Required action —
Only lines that contain the word "Example" belong in the answer; copy them from the records below.

Data for processing —
-------------------------
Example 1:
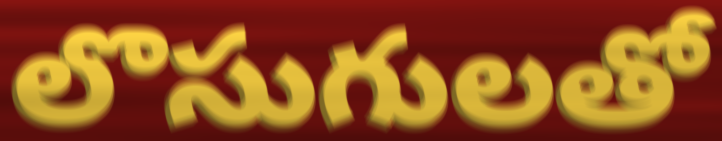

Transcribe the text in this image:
-------------------------
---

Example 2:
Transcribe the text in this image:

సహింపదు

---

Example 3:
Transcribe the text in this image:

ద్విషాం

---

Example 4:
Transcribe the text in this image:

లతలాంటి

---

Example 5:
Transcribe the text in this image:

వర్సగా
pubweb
-------------------------
Task result —
Example 1:
Example 2:
Example 3:
Example 4:
Example 5:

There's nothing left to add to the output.